多尔衮并不知道究竟是什么人落水,究竟是失足还是自尽,他也并不关心。么冰冷刺骨的海水,掉进去不死才怪,他只是预备着等上岸之后,打听一下,若是什么重要的人物,他就趁机祭奠一番做做秀。然而,他接下来听到有几个女人尖声呼唤的声音,隐约听着,是在呼唤着什么“小姐”,男人总归有怜香惜玉的情结,尽管他不知道这位落水的小姐是否美貌,却仍然令手下几个会水的侍卫划小船过去,将那位落水的小姐捞了上来。
没多久,他遥遥地看到,那个落水的女子被捞了上来,根本看不到相貌,只能看到鹅黄色的长裙湿漉漉地裹在柔弱的身躯上,从身形上看,那应该是一个苗条纤细,楚楚可怜的少女。她一被救起,就立即被原本所在那艘大船上的亲友们抱了回去,他既不方便强令侍卫将少女送来,也不方便亲自过去登船“慰问”,于是也只好望洋兴叹了。

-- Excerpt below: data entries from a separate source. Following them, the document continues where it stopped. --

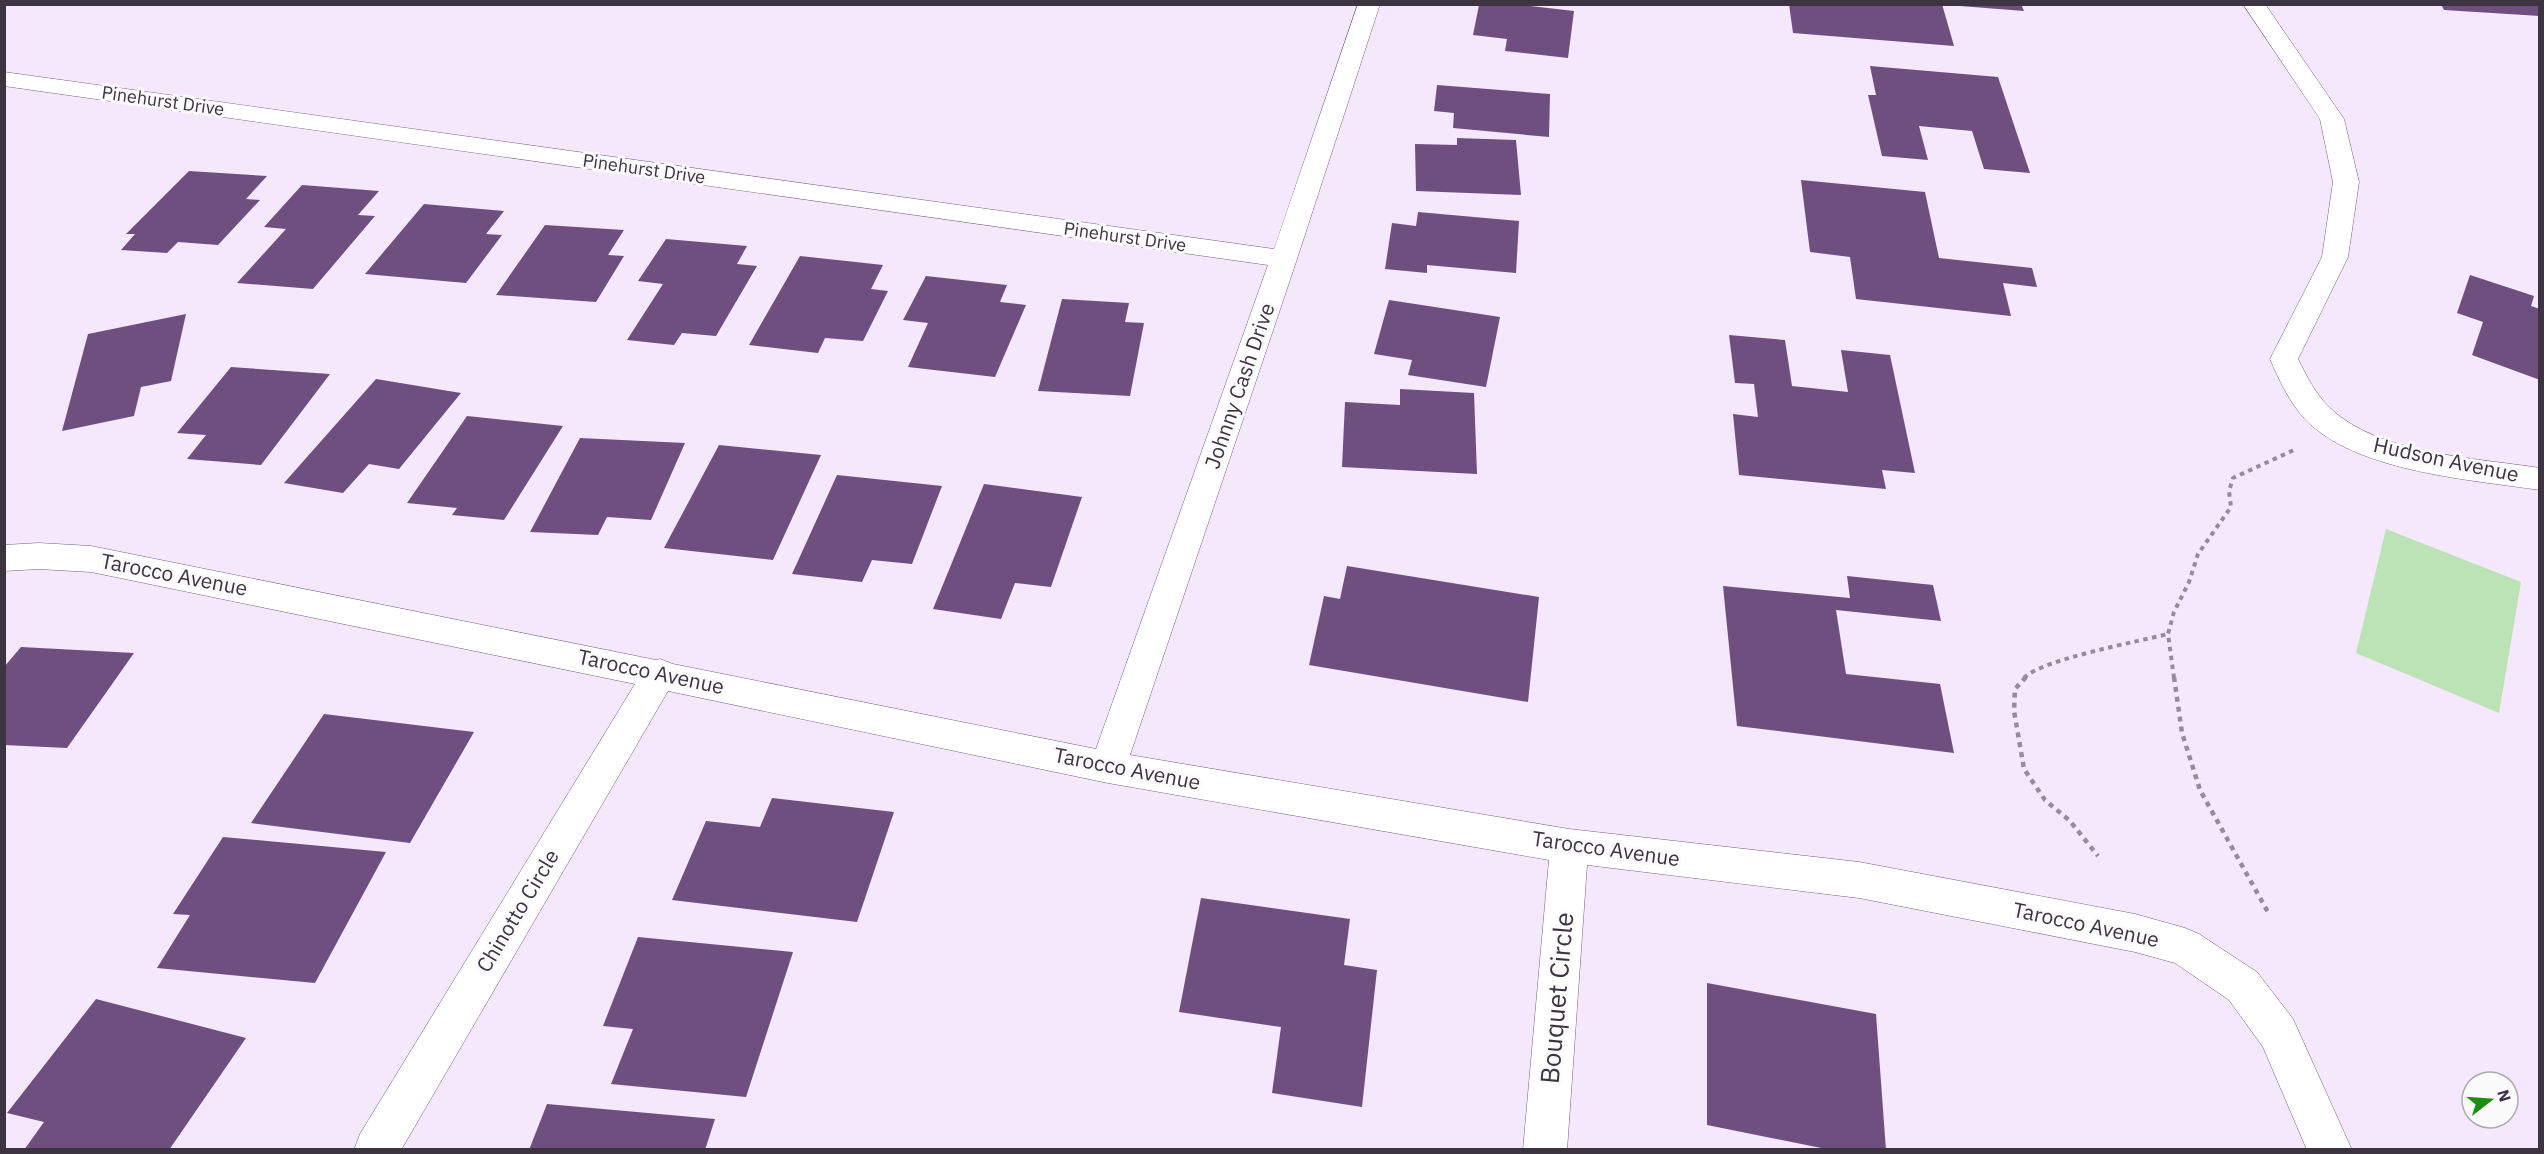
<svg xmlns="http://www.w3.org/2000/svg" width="2544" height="1154" font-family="'IBM Plex Sans',sans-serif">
<rect width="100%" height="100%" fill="#f5e8fc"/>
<!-- green -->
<path fill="#bbe3b5" d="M2386,529L2521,582L2499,713L2356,653Z"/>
<!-- building -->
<g fill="#6f4f80">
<path d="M1789,4H1942L1954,46L1793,33Z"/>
<path d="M1960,4H2021L2024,11L1960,6Z"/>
<path d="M2441,4H2540V16L2444,10Z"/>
<path d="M1479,5H1522L1574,11L1568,58L1505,51L1507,39L1473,35Z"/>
<path d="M1870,66L1998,77L2030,173L1984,169L1972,131L1919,126L1928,160L1882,156L1868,95H1876Z"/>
<path d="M1437,85L1550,94L1549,137L1453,128L1454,113L1434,111Z"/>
<path d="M1457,138L1516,140L1521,195L1416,191L1415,144L1457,145Z"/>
<path d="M189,171L267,176L246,199L260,200L218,245L178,242L167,253L121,250L135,234H126Z"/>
<path d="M1801,180L1925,192L1939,258L2032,268L2037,287L2003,283L2011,316L1856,299L1850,257L1810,252Z"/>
<path d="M302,185L379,191L358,215L375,216L313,289L237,283L286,229L264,227Z"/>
<path d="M424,204L504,211L486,234L502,235L466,283L365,274Z"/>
<path d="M1418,212L1519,221L1516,273L1427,265V273L1385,269L1392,223L1416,226Z"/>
<path d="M545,225L624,230L608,255L624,256L596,302L496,295Z"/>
<path d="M666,239L747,246L737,264L757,266L716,336L682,333L674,345L627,340L663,284L638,281Z"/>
<path d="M800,256L883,265L871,289L888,291L863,341L825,338L818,353L749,345Z"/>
<path d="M2470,275L2534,296L2531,306L2540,309V380L2472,355L2483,322L2457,313Z"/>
<path d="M926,276L1007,285L1000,302L1026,305L995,377L908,367L928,323L903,320Z"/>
<path d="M1062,299L1129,303L1125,322L1144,323L1130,396L1038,391Z"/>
<path d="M1389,300L1500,317L1486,387L1408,375L1412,360L1374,354Z"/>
<path d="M186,314L171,381L141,387L134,416L62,431L88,334Z"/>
<path d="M1729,335L1785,340L1792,386L1848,392L1841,350L1890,355L1915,473L1882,470L1886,489L1739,475L1733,414L1758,417L1754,384L1735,383Z"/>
<path d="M231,367L330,374L261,465L187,459L206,435L177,433Z"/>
<path d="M376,379L461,393L399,469L369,464L343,493L284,483Z"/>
<path d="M1400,389L1474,393L1477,474L1342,467L1345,402L1400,405Z"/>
<path d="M467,416L563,426L504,520L452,515L457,508L407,503Z"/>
<path d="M580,438L685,443L651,520L607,517L598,535L530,532Z"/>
<path d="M719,445L821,455L773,560L664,548Z"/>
<path d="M837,475L942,486L912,564L872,560L862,582L792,574Z"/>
<path d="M984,484L1082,497L1051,587L1015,583L1001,619L933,609Z"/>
<path d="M1347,566L1539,597L1528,702L1309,665L1324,596L1340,599Z"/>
<path d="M1847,576L1933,585L1941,621L1836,610L1846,674L1940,684L1954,753L1737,726L1723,586L1850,598Z"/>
<path d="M21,647L134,653L67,748L4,745V667Z"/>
<path d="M324,714L474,732L410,843L251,823Z"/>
<path d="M772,798L894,812L857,922L672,900L706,821L760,827Z"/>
<path d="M223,837L386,852L315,983L157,968L190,915L173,914Z"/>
<path d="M1201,898L1350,919L1344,965L1377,970L1362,1107L1272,1093L1281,1027L1179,1012Z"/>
<path d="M638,937L793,952L746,1097L611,1084L633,1029L603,1026Z"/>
<path d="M1707,983L1876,1014L1886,1150H1831L1707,1125Z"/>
<path d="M96,999L246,1038L169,1150H24L44,1122L7,1113Z"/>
<path d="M547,1104L715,1119L705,1150H529Z"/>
</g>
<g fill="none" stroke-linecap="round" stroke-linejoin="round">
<!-- minor casing -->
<g stroke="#73617d" stroke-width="1">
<g id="minor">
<path d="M1358,4H1380L1297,259L1130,755L1569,829L1859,862L2135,914L2185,928L2199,934L2257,972L2293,1019L2352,1150H2307L2263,1047L2229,1000L2175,963L2135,952L1859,898L1587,865L1567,1150H1523L1549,860L1108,783L668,691L401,1150H354L360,1134L635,684L91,572L39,569L4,571V545L39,543L91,546L656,660L660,659L673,664L1096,749L1268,265L4,86V72L1274,249Z"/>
<path d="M2243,4H2265L2344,119L2359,182L2348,257L2298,359C2307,377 2316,395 2331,409C2379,454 2476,458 2540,468V490C2472,480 2363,472 2311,425C2292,408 2280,382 2270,359L2322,257L2333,182L2320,119Z"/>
</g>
</g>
<!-- path-far1 -->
<g stroke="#968b9c" stroke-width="4" stroke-dasharray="4.5 4.5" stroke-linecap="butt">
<path d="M2024,678C2040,660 2140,641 2168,634"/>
<path d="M2174,678L2168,634L2174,612L2189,582L2198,554L2231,507L2229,491L2233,478L2296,449"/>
</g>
<!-- path -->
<g stroke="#968b9c" stroke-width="4.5" stroke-dasharray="5 5" stroke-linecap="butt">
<path d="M2026,677L2015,689L2014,711L2024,769L2045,800L2070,821L2098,856"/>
<path d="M2174,677L2182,733L2200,790L2269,914"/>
</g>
<!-- minor -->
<use href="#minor" fill="#fff" fill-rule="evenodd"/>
</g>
<g text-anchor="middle" stroke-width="6" stroke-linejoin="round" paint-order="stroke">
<!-- far-street labels -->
<g font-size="18" fill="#3c3441" stroke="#fbfbfb">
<text transform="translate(163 101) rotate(8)" y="6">Pinehurst Drive</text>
<text transform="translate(644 169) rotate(8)" y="6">Pinehurst Drive</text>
<text transform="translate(1125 237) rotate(8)" y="6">Pinehurst Drive</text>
</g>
<!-- street labels -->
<g font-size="21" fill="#3c3441" stroke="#fbfbfb">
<text transform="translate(1240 386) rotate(-71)" y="7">Johnny Cash Drive</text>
<text transform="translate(2446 460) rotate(12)" y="7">Hudson Avenue</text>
<text transform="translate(174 575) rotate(11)" y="7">Tarocco Avenue</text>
<text transform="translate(651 672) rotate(12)" y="7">Tarocco Avenue</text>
<text transform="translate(1127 769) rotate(11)" y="7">Tarocco Avenue</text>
<text transform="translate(1606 849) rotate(8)" y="7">Tarocco Avenue</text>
<text transform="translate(518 911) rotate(-59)" y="7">Chinotto Circle</text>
<text transform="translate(2086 925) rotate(12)" y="7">Tarocco Avenue</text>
</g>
<!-- near-street labels -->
<g font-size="26" fill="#3c3441" stroke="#fbfbfb">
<text transform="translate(1557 998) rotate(-85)" y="9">Bouquet Circle</text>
</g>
</g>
<!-- border -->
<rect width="2544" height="1154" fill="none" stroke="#3c3441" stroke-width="12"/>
<!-- north arrow -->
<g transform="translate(2490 1100) rotate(73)"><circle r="28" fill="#fbfbfb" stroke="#afabb1" stroke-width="1.5"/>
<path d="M0-4.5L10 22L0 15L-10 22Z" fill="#1e8c0e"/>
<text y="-9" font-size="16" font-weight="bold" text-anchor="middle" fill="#3c3441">N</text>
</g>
</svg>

这失落也不过是短暂的,多尔衮很快就释然了,并没有多想。然而当他的坐船经过那出事的地方时,他却无意间在夹杂着零星碎冰的海面上发现了一抹亮色,虽然微乎其微,但他仍然觉得那应该是个女孩子家喜欢佩戴的锦囊,也不知怎么的,他居然鬼使神差地叫人把那物件捞了上来。拿在手里一看,果然是个锦囊,绣工非常精致,每一个针脚都能看出竹花女子的细心,她应该是一个心灵手巧的女子吧?会不会就是刚才落水的那个少女呢?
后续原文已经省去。